И когда вечерний выпуск новостей того дня она, на свой страх и риск, не побоявшись ничего, закончила сообщением об академиках, то постаралась вложить в свой голос какие-то неформальные нотки не только под влиянием характера этого сюжета, но и в желании прорваться сквозь эфир к маленькому транзистору эпохи застоя, которого, она была уверена, не могло не быть у академиков, и донести свой голос до его слушателей.
сентябрь 1918
Hочевали тогда в станице Рождественской, в двадцати верстах на север от Ставрополя. Части перепутались. Вместе с первым батальоном Партизанского полка в станице ночевал какой-то обоз дроздовцев и рота корниловцев. В хате, куда набилось человек пятнадцать, стоял тяжелый душный смрад, вонь нездоровой утробы, и он, Hиколай, решил устроиться на улице. Hочь была тепла и озарена луной, теплились в свете ее звезды. Он улегся прямо на землю, подняв воротник шинели и оперев голову о колесо обозной подводы. Запах дегтя, источаемого ступицей, мешался с увядающим ароматом осенней степи. Так он долго лежал, намотав ремень винтовки на правое запястье, а ладонью другой руки прикрыв патронташ.

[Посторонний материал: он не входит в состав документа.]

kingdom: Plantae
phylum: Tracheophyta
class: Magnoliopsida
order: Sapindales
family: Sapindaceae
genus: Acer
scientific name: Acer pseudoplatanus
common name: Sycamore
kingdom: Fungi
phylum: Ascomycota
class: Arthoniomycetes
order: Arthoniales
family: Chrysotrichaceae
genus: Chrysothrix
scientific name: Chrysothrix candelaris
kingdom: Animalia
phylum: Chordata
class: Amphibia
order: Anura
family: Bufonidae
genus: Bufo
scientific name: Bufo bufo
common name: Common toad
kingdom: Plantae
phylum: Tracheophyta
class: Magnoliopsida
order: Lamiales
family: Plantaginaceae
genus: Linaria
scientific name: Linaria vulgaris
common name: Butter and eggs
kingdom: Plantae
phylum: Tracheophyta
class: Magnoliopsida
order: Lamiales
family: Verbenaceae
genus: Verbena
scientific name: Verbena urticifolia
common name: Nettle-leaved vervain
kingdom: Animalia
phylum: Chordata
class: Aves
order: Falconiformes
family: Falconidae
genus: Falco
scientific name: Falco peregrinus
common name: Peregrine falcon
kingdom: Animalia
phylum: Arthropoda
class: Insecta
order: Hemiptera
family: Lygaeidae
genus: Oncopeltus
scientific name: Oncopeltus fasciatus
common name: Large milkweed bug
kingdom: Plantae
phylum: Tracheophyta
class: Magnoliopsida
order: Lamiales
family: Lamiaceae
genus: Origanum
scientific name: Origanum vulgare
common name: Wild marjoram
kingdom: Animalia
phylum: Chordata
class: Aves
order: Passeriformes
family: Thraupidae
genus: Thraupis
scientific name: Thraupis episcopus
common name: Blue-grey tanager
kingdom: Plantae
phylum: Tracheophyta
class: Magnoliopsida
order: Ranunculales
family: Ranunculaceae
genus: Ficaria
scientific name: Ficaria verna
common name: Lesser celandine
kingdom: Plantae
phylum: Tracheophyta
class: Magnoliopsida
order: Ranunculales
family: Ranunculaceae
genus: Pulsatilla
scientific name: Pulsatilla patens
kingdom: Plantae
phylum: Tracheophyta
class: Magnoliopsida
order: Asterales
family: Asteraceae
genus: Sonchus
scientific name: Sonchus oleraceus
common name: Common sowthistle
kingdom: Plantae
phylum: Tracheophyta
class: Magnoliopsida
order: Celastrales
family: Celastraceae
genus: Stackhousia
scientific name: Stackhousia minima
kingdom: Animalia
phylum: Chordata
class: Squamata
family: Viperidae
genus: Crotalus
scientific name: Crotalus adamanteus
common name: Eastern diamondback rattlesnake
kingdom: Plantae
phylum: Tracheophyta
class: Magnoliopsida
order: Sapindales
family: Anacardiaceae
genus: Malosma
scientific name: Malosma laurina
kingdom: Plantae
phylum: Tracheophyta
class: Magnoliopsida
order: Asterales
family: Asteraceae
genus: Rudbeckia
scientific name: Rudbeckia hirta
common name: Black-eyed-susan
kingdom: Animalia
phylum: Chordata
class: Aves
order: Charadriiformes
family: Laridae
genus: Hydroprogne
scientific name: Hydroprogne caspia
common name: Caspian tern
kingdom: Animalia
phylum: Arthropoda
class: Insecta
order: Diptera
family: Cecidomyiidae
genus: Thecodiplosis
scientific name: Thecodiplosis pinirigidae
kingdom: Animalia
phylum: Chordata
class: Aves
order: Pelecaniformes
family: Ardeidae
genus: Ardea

Звезды то ли стояли неподвижно, то ли текли куда-то в бесконечность. Справа стояла санитарная двуколка. В ней, свесив ноги в громадных сапогах, сидела ротная сестра Надя Коростелева, которую почему-то все звали Надин, а перед ней в почтительной позе стоял ротмистр Дринь. Надин была без косынки, на обнаженной шее ее лежал голубоватый лунный свет.
Время от времени ротмистр наклонял голову и целовал это лунное пятно на шее Hадин и при этом зачем-то снимал фуражку, и это было самое удивительное: когда ротмистр склонялся для очередного поцелуя, держа фуражку на отлете, обнажалась его плешь, и лунный свет прилипал к ней, а когда он отрывался от светлого горлышка шеи, опять зачем-то надевал свою фуражку, и шея снова белела в темноте.